Stored data entries
[Start of Attachment]

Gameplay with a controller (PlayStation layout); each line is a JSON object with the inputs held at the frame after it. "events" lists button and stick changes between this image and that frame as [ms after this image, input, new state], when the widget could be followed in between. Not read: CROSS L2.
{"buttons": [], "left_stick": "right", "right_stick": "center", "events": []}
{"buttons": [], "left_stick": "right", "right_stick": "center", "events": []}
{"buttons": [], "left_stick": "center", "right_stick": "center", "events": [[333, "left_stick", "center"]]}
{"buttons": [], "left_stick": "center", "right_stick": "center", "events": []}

[End of Attachment]

Each line of the records with the word "buttons" in it is to be copied.

## Task response
{"buttons": [], "left_stick": "right", "right_stick": "center", "events": []}
{"buttons": [], "left_stick": "right", "right_stick": "center", "events": []}
{"buttons": [], "left_stick": "center", "right_stick": "center", "events": [[333, "left_stick", "center"]]}
{"buttons": [], "left_stick": "center", "right_stick": "center", "events": []}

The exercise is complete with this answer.